= Miss Toronto Tourism =

Beauty pageant in Canada

The Miss Toronto Tourism pageant has been run since 1999. The pageant was formed to revive Miss Toronto pageant that was first run by Toronto Harbour Commissioners from 1926 to 1928, and then
by the Amateur Police Athletics Association from 1937 to 1991. However, by that time "Miss Toronto" was registered as a name for a cruise ship company in Toronto, hence the title "Miss Toronto Tourism". It is the only non-ethnic Toronto local beauty pageant.

The title holders attend various charity events across GTA including Rotary Club Charity Auction, Afroglobal TV Excellence awards, parades (Canada day, Santa Claus, St.
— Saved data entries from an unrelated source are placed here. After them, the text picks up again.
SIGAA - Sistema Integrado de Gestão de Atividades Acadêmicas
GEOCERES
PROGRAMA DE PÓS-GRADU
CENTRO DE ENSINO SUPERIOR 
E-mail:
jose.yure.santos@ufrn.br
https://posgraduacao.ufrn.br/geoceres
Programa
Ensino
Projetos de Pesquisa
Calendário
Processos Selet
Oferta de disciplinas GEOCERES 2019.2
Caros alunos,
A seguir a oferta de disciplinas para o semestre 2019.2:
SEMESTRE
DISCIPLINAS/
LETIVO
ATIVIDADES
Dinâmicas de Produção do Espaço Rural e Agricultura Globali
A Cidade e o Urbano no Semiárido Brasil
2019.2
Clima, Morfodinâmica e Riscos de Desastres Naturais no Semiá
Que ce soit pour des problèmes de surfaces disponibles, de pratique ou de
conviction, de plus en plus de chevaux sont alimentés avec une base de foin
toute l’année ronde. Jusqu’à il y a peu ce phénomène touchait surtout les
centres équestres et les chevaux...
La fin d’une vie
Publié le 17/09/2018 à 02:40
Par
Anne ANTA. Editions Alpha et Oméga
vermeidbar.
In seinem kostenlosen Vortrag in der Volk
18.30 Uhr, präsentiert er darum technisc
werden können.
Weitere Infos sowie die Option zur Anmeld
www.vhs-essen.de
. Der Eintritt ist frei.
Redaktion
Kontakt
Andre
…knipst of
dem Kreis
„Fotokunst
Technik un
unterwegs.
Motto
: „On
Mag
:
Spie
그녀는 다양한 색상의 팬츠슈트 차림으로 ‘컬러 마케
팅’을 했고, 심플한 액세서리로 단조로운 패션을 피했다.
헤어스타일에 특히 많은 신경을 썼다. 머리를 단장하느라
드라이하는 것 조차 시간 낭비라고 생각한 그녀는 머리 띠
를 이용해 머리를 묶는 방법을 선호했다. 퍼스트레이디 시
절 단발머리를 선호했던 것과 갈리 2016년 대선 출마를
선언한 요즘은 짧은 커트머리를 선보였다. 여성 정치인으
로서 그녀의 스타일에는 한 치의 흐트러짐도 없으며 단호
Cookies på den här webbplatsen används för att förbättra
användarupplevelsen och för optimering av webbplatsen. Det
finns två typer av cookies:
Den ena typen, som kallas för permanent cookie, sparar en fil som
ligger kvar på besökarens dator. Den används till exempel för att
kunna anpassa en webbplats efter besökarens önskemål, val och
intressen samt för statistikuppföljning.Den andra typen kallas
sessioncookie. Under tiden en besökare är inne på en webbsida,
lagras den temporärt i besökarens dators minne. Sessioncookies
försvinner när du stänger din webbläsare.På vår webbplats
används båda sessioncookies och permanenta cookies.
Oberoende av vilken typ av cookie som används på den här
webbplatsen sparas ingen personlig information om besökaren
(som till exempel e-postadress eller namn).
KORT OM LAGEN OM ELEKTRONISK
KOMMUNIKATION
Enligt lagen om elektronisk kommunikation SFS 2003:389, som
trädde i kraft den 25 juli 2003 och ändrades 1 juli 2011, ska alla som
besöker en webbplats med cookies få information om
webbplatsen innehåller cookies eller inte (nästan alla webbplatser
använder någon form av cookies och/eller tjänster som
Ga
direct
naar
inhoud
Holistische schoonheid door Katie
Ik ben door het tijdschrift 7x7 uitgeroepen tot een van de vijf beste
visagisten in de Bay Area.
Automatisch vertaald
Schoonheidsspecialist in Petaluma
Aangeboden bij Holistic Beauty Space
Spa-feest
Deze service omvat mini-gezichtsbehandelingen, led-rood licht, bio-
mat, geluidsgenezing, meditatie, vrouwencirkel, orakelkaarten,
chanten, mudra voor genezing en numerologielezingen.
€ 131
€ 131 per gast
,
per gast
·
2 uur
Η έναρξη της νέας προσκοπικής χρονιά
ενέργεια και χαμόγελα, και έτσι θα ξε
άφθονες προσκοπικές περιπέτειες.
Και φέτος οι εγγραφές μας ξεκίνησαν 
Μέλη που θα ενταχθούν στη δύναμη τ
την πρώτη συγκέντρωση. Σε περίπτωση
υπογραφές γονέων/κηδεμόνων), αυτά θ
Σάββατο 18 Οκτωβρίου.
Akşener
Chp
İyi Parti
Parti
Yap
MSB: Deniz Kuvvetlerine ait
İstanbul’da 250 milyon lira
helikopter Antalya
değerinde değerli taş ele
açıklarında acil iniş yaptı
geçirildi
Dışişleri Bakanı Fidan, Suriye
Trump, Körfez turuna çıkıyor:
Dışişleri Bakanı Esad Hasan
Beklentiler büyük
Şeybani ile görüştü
Patrick Day), and charity walks.

== Past Title Holders ==

| Year | Title Holder |
|---|---|
| 1999 |  |
| 2000 |  |
| 2001 |  |
| 2002 | Nancy |
| 2003 | Laura |
| 2004 | Gabriela |
| 2005 |  |
| 2006 | Carla |
| 2007 | Jessica |
| 2008 |  |
| 2009 | Lorraine |
| 2010 | Alana |
| 2011 |  |
| 2012 |  |
| 2013 | Kendall |
| 2014 | Prinscila |
| 2015 |  |
| 2016 | Kalista |

== Controversies ==
A couple of former Miss Toronto Tourism have been involved in controversies.

Alana Kindree, formerly Miss Toronto Tourism 2010, was involved in controversies involving Rob Ford. She was observed partying with a heavily intoxicated Ford on March 17, 2012 -- St Patrick's Day.